Your CEO should be directly involved in developing your plan. There are certain instances in which the public expects the CEO to step up to the podium and explain what has happened. He or she also is expected to express sadness and concern and say the organization has always placed the health and safety of its patients, employees, and others in the community as its highest priority. The board of directors also should have input regarding defining the optimum legal and financial reputation outcomes.
In addition, you will need a mechanism that helps you declare there is a crisis and you’re moving at a quick pace. You will need one or more letters stating clearly what you are going to say during and after a crisis. You’ll also need to have all your resources ready. These resources include people, the facilities to handle a crisis, communications, and even the money necessary so staff can buy whatever they need.
Organizations that have successfully weathered a crisis have taken the initiative. Glendale (CA) Adventist Medical Center, for example, had a respiratory therapist publicly admit to killing 50 terminally ill patients in March 1998. Then the therapist recanted his story. A full-blown investigation ensued, and Advent kept the public fully aware of its progress.

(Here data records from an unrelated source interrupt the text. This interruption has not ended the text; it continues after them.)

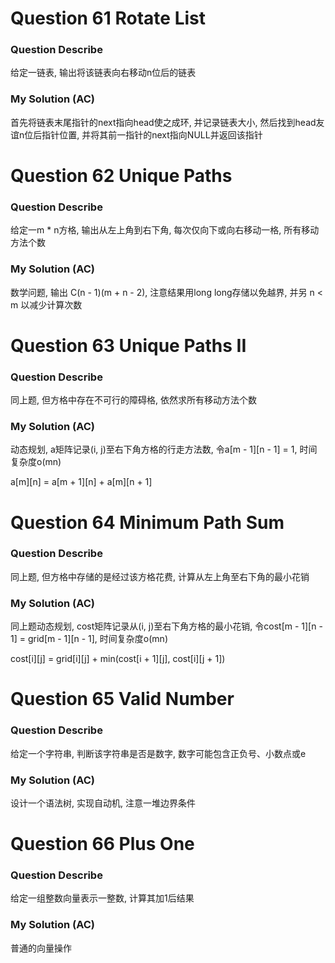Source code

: # Question 61 	Rotate List

### Question Describe

给定一链表, 输出将该链表向右移动n位后的链表

### My Solution (AC)

首先将链表末尾指针的next指向head使之成环, 并记录链表大小, 然后找到head友谊n位后指针位置, 并将其前一指针的next指向NULL并返回该指针

# Question 62 	Unique Paths

### Question Describe

给定一m * n方格, 输出从左上角到右下角, 每次仅向下或向右移动一格, 所有移动方法个数

### My Solution (AC)

数学问题, 输出 C(n - 1)(m + n - 2), 注意结果用long long存储以免越界, 并另 n < m 以减少计算次数

# Question 63 	Unique Paths II

### Question Describe

同上题, 但方格中存在不可行的障碍格, 依然求所有移动方法个数

### My Solution (AC)

动态规划, a矩阵记录(i, j)至右下角方格的行走方法数, 令a[m - 1][n - 1] = 1, 时间复杂度o(mn)

a[m][n] = a[m + 1][n] + a[m][n + 1]

# Question 64 	Minimum Path Sum

### Question Describe

同上题, 但方格中存储的是经过该方格花费, 计算从左上角至右下角的最小花销

### My Solution (AC)

同上题动态规划, cost矩阵记录从(i, j)至右下角方格的最小花销, 令cost[m - 1][n - 1] = grid[m - 1][n - 1], 时间复杂度o(mn)

cost[i][j] = grid[i][j] + min(cost[i + 1][j], cost[i][j + 1])

# Question 65 	Valid Number

### Question Describe

给定一个字符串, 判断该字符串是否是数字, 数字可能包含正负号、小数点或e

### My Solution (AC)

设计一个语法树, 实现自动机, 注意一堆边界条件

# Question 66 	Plus One

### Question Describe

给定一组整数向量表示一整数, 计算其加1后结果

### My Solution (AC)

普通的向量操作
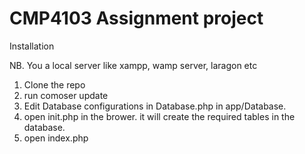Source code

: # CMP4103 Assignment project
 
Installation

NB. You a local server like xampp, wamp server, laragon etc

1. Clone the repo
2. run comoser update
3. Edit Database configurations in Database.php in app/Database.
4. open init.php in the brower. it will create the required tables in the database.
5. open index.php
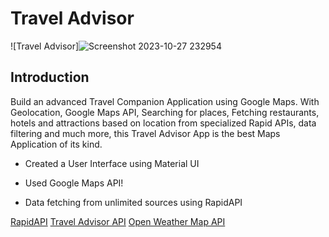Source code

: # Travel Advisor

![Travel Advisor]![Screenshot 2023-10-27 232954](https://github.com/raesen/Roaming_Ruckshack/assets/81528196/a42acbb6-d8e3-4660-805e-4b9afef73450)

## Introduction
Build an advanced Travel Companion Application using Google Maps. With Geolocation, Google Maps API, Searching for places, Fetching restaurants, hotels and attractions based on location from specialized Rapid APIs, data filtering and much more, this Travel Advisor App is the best Maps Application of its kind.

- Created a User Interface using Material UI
- Used Google Maps API!

- Data fetching from unlimited sources using RapidAPI

[RapidAPI](https://rapidapi.com/hub?utm_source=youtube.com/JavaScriptMastery&utm_medium=DevRel&utm_campaign=DevRel)
[Travel Advisor API](https://rapidapi.com/apidojo/api/travel-advisor?utm_source=youtube.com/JavaScriptMastery&utm_medium=DevRel&utm_campaign=DevRel)
[Open Weather Map API](https://rapidapi.com/community/api/open-weather-map?utm_source=youtube.com/JavaScriptMastery&utm_medium=DevRel&utm_campaign=DevRel)

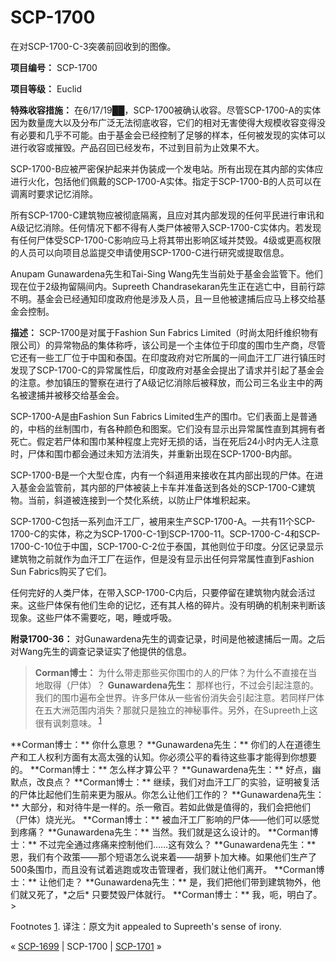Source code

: # SCP-1700
                        




在对SCP-1700-C-3突袭前回收到的图像。



**项目编号：** SCP-1700

**项目等级：** Euclid

**特殊收容措施：** 在6/17/19██，SCP-1700被确认收容。尽管SCP-1700-A的实体因为数量庞大以及分布广泛无法彻底收容，它们的相对无害使得大规模收容变得没有必要和几乎不可能。由于基金会已经控制了足够的样本，任何被发现的实体可以进行收容或摧毁。产品召回已经发布，不过到目前为止效果不大。

SCP-1700-B应被严密保护起来并伪装成一个发电站。所有出现在其内部的实体应进行火化，包括他们佩戴的SCP-1700-A实体。指定于SCP-1700-B的人员可以在调离时要求记忆消除。

所有SCP-1700-C建筑物应被彻底隔离，且应对其内部发现的任何平民进行审讯和A级记忆消除。任何情况下都不得有人类尸体被带入SCP-1700-C实体内。若发现有任何尸体受SCP-1700-C影响应马上将其带出影响区域并焚毁。4级或更高权限的人员可以向项目总监提交申请使用SCP-1700-C进行研究或提取信息。

Anupam Gunawardena先生和Tai-Sing Wang先生当前处于基金会监管下。他们现在位于2级拘留隔间内。Supreeth Chandrasekaran先生正在逃亡中，目前行踪不明。基金会已经通知印度政府他是涉及人员，且一旦他被逮捕后应马上移交给基金会控制。

**描述：** SCP-1700是对属于Fashion Sun Fabrics Limited（时尚太阳纤维织物有限公司）的异常物品的集体称呼，该公司是一个主体位于印度的围巾生产商，尽管它还有一些工厂位于中国和泰国。在印度政府对它所属的一间血汗工厂进行镇压时发现了SCP-1700-C的异常属性后，印度政府对基金会提出了请求并引起了基金会的注意。参加镇压的警察在进行了A级记忆消除后被释放，而公司三名业主中的两名被逮捕并被移交给基金会。

SCP-1700-A是由Fashion Sun Fabrics Limited生产的围巾。它们表面上是普通的，中档的丝制围巾，有各种颜色和图案。它们没有显示出异常属性直到其拥有者死亡。假定若尸体和围巾某种程度上完好无损的话，当在死后24小时内无人注意时，尸体和围巾都会通过未知方法消失，并重新出现在SCP-1700-B内部。

SCP-1700-B是一个大型仓库，内有一个斜道用来接收在其内部出现的尸体。在进入基金会监管前，其内部的尸体被装上卡车并准备送到各处的SCP-1700-C建筑物。当前，斜道被连接到一个焚化系统，以防止尸体堆积起来。

SCP-1700-C包括一系列血汗工厂，被用来生产SCP-1700-A。一共有11个SCP-1700-C的实体，称之为SCP-1700-C-1到SCP-1700-11。SCP-1700-C-4和SCP-1700-C-10位于中国，SCP-1700-C-2位于泰国，其他则位于印度。分区记录显示建筑物之前就作为血汗工厂在运作，但是没有显示出任何异常属性直到Fashion Sun Fabrics购买了它们。

任何完好的人类尸体，在带入SCP-1700-C内后，只要停留在建筑物内就会活过来。这些尸体保有他们生命的记忆，还有其人格的碎片。没有明确的机制来判断该现象。这些尸体不需要吃，喝，睡或呼吸。

**附录1700-36：** 对Gunawardena先生的调查记录，时间是他被逮捕后一周。之后对Wang先生的调查记录证实了他提供的信息。


> **Corman博士：** 为什么带走那些买你围巾的人的尸体？为什么不直接在当地取得（尸体）？
**Gunawardena先生：** 那样也行，不过会引起注意的。我们的围巾遍布全世界。许多尸体从一些省份消失会引起注意。若同样尸体在五大洲范围内消失？那就只是独立的神秘事件。另外，在Supreeth上这很有讽刺意味。<sup class='footnoteref'>
 <a shape='rect' class='footnoteref' id='footnoteref-1' href='javascript:;' onclick='WIKIDOT.page.utils.scrollToReference(&apos;footnote-1&apos;)'>1</a>
</sup>
**Corman博士：** 你什么意思？
**Gunawardena先生：** 你们的人在道德生产和工人权利方面有太高太强的认知。你必须公平的看待这些事才能得到你想要的。
**Corman博士：** 怎么样才算公平？
**Gunawardena先生：** 好点，幽默点，改良点？
**Corman博士：** 继续，我们对血汗工厂的实验，证明被复活的尸体比起他们生前来更为服从。你怎么让他们工作的？
**Gunawardena先生：** 大部分，和对待牛是一样的。杀一儆百。若如此做是值得的，我们会把他们（尸体）烧光光。
**Corman博士：** 被血汗工厂影响的尸体——他们可以感觉到疼痛？
**Gunawardena先生：** 当然。我们就是这么设计的。
**Corman博士：** 不过完全通过疼痛来控制他们……这有效么？
**Gunawardena先生：** 恩，我们有个政策——那个短语怎么说来着——胡萝卜加大棒。如果他们生产了500条围巾，而且没有试着逃跑或攻击管理者，我们就让他们离开。
**Corman博士：** 让他们走？
**Gunawardena先生：** 是，我们把他们带到建筑物外，他们就又死了，*之后* 只要焚毁尸体就行。
**Corman博士：** 我，呃，明白了。
> 


Footnotes
<a shape='rect' href='javascript:;' onclick='WIKIDOT.page.utils.scrollToReference(&apos;footnoteref-1&apos;)'>1</a>. 译注：原文为it appealed to Supreeth's sense of irony.



« [SCP-1699](/scp-1699) | SCP-1700 | <a shape='rect' class='newpage' href='/scp-1701'>SCP-1701</a> »





                    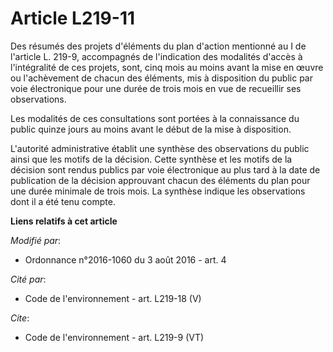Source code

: # Article L219-11

Des résumés des projets d'éléments du plan d'action mentionné au I de l'article L. 219-9, accompagnés de l'indication des
modalités d'accès à l'intégralité de ces projets, sont, cinq mois au moins avant la mise en œuvre ou l'achèvement de chacun
des éléments, mis à disposition du public par voie électronique pour une durée de trois mois en vue de recueillir ses
observations. 

Les modalités de ces consultations sont portées à la connaissance du public quinze jours au moins avant le début de la mise à
disposition. 

L'autorité administrative établit une synthèse des observations du public ainsi que les motifs de la décision. Cette synthèse
et les motifs de la décision sont rendus publics par voie électronique au plus tard à la date de publication de la décision
approuvant chacun des éléments du plan pour une durée minimale de trois mois. La synthèse indique les observations dont il a
été tenu compte.

**Liens relatifs à cet article**

_Modifié par_:

  - Ordonnance n°2016-1060 du 3 août 2016 - art. 4

_Cité par_:

  - Code de l'environnement - art. L219-18 (V)

_Cite_:

  - Code de l'environnement - art. L219-9 (VT)

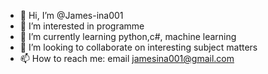- 👋 Hi, I’m @James-ina001
- 👀 I’m interested in programme
- 🌱 I’m currently learning python,c#, machine learning
- 💞️ I’m looking to collaborate on interesting subject matters
- 📫 How to reach me: email jamesina001@gmail.com

<!---
James-ina001/James-ina001 is a ✨ special ✨ repository because its `README.md` (this file) appears on your GitHub profile.
You can click the Preview link to take a look at your changes.
--->
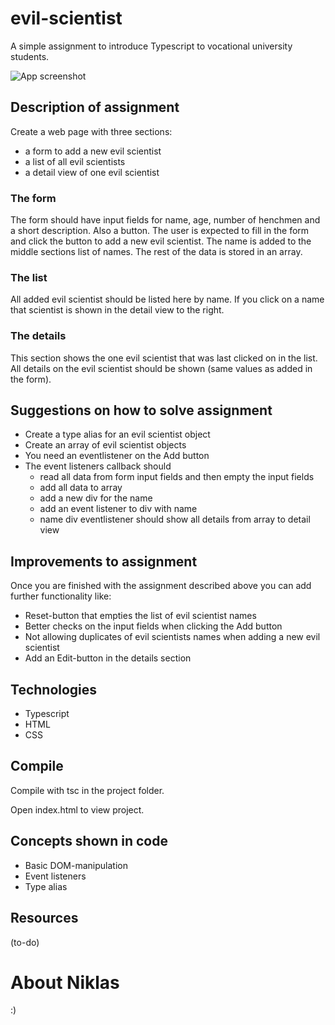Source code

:# evil-scientist
A simple assignment to introduce Typescript to vocational university students.

![App screenshot](https://i.imgur.com/RCKCASO.png)
## Description of assignment

Create a web page with three sections: 

* a form to add a new evil scientist
* a list of all evil scientists
* a detail view of one evil scientist

### The form
The form should have input fields for name, age, number of henchmen and a short description. Also a button. The user is expected to fill in the form and click the button to add a new evil scientist. The name is added to the middle sections list of names. The rest of the data is stored in an array.

### The list
All added evil scientist should be listed here by name. If you click on a name that scientist is shown in the detail view to the right.

### The details
This section shows the one evil scientist that was last clicked on in the list. All details on the evil scientist should be shown (same values as added in the form).

## Suggestions on how to solve assignment
* Create a type alias for an evil scientist object
* Create an array of evil scientist objects
* You need an eventlistener on the Add button
* The event listeners callback should 
    * read all data from form input fields and then empty the input fields
    * add all data to array
    * add a new div for the name
    * add an event listener to div with name
    * name div eventlistener should show all details from array to detail view

## Improvements to assignment
Once you are finished with the assignment described above you can add further functionality like:
* Reset-button that empties the list of evil scientist names
* Better checks on the input fields when clicking the Add button
* Not allowing duplicates of evil scientists names when adding a new evil scientist
* Add an Edit-button in the details section

## Technologies
- Typescript
- HTML
- CSS

## Compile
Compile with tsc in the project folder.

Open index.html to view project.

## Concepts shown in code

* Basic DOM-manipulation
* Event listeners
* Type alias

## Resources

(to-do)

# About Niklas

:)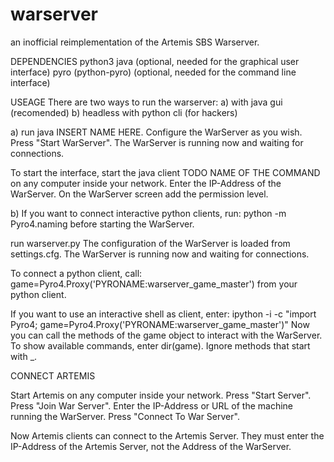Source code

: # warserver
an inofficial reimplementation of the Artemis SBS Warserver.

DEPENDENCIES
python3
java (optional, needed for the graphical user interface)
pyro (python-pyro) (optional, needed for the command line interface)


USEAGE
There are two ways to run the warserver:
a) with java gui (recomended)
b) headless with python cli (for hackers)

a) run java INSERT NAME HERE.
Configure the WarServer as you wish.
Press "Start WarServer".
The WarServer is running now and waiting for connections.

To start the interface, start the java client TODO NAME OF THE COMMAND on any computer inside your network.
Enter the IP-Address of the WarServer.
On the WarServer screen add the permission level.

b)
If you want to connect interactive python clients, run:
python -m Pyro4.naming
before starting the WarServer.

run warserver.py
The configuration of the WarServer is loaded from settings.cfg.
The WarServer is running now and waiting for connections.

To connect a python client, call:
game=Pyro4.Proxy('PYRONAME:warserver_game_master')
from your python client.

If you want to use an interactive shell as client, enter:
ipython -i -c "import Pyro4; game=Pyro4.Proxy('PYRONAME:warserver_game_master')"
Now you can call the methods of the game object to interact with the WarServer.
To show available commands, enter dir(game). Ignore methods that start with _.


CONNECT ARTEMIS

Start Artemis on any computer inside your network.
Press "Start Server".
Press "Join War Server".
Enter the IP-Address or URL of the machine running the WarServer.
Press "Connect To War Server".

Now Artemis clients can connect to the Artemis Server.
They must enter the IP-Address of the Artemis Server, not the Address of the WarServer.



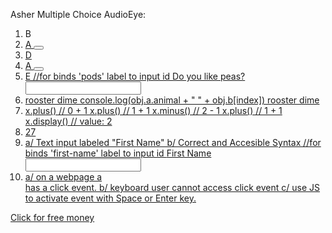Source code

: Asher Multiple Choice AudioEye:

1. B <a href = 'http://audioeye.com'>
2. A <button>
3. D <a href = '#'>
4. A <button>
5. E //for binds 'pods' label to input id
    <label for = 'pods'> Do you like peas?</label>
    <input type = 'text' name = 'peas' id = 'pods'>
6. rooster dime
    console.log(obj.a.animal + " " + obj.b[index])
                rooster                 dime
7.  x.plus() // 0 + 1
    x.plus() // 1 + 1
    x.minus() // 2 - 1
    x.plus() // 1 + 1
    x.display() // value: 2
8. 27
9.  a/ Text input labeled "First Name"
    b/ Correct and Accesible Syntax
        //for binds 'first-name' label to input id
        <label for = 'first-name'> First Name </label>
        <input type = 'text' id = 'first-name' name = 'first-name'>
10. a/ on a webpage a <div class='button'> has a click event.
    b/ keyboard user cannot access click event
    c/ use JS to activate event with Space or Enter key.


<div class = 'button'>Click for free money</div>

<script>
    //grabs the element and puts it into buttons
    let buttons = document.getElementsByClassName('button')
    //assigns reactive index to array
    let accessibleButton = buttons[0]
    // tabindex property allows to run tab on divs, assigns 0 to order/
    accessibleButton.setAttribute('tabindex', 0)
    //function to handle clicks (users with mouse access)
    handleClick = () => {
      alert('here are 1000 bitcoins!!!!')
    }
    //function to handle keyboard input on div(using event.code Enter or Space)
    handleEnter = (e) => {
      if (e.code == 'Enter' || e.code == 'Space') {
        alert('here are 1000 bitcoins!!!!')
        e.preventDefault()
      }
    }
    
    //assings event listener to accesibleButton
    accessibleButton.addEventListener('click', handleClick)
    accessibleButton.addEventListener('keydown', handleEnter)
</script>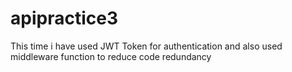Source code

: # apipractice3
This time i have used JWT Token for authentication and also used middleware function to reduce code redundancy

The staff associated with the employee were put on suspension so they could fully cooperate with the investigation and the patients and families wouldn’t be concerned.
Advent also set up a hotline staffed by four retired physicians. Those physicians fielded calls from patients and concerned family members.
As health care providers, consider talking to your important constituents when you know a major problem is looming. Become the source of information rather than someone else. Why? Consider the environmental and public relations disaster of the Exxon Valdez supertanker oil spill that took place off the coast of Alaska in 1989.
The oil spill became a significant public relations’ problem because of a lack of CEO involvement coupled with outright resistance of the executive team to become involved, to go to the scene, to take responsibility, and to publicly admit that the accident was a terrible thing.
Always tell the truth
The essential components of success in a crisis, therefore, are to actively communicate, never speculate, and always tell the truth. Your public relations staff know that; they will need your support as year 2000 approaches.
Also, use multiple channels of communication during a crisis. You can use the media to get your message out. Many of the major trade publications and metro newspapers are going to do extraordinary jobs because they take the time to understand the issues.
At the same time, you should never totally rely on the news media to spread your story. You need redundant communication systems that can move large volumes of information accessible to your most important constituents. This includes broadcast faxing to prepared lists. A crisis communications expert also can show you how to use advertisements, Web sites, and hotlines to communicate your unfiltered message. The important thing is to do — not just say — the things that your stakeholders expect you to do.
In summary, your health care organization can maintain its positive reputation during Y2K by behaving in a way that people expect. You must care, take action, prevent recurrence of the problem, be accountable and responsible, and be a part of the solution. And above all, remember to tell the truth.
(Editor’s note: Ronald Hanser is a member of the Rx2000 speaker’s bureau, a service provided by the Rx2000 Solutions Institute in Minneapolis. The institute is a nonprofit, member-supported organization helping the U.S. health care system prepare for the year 2000.)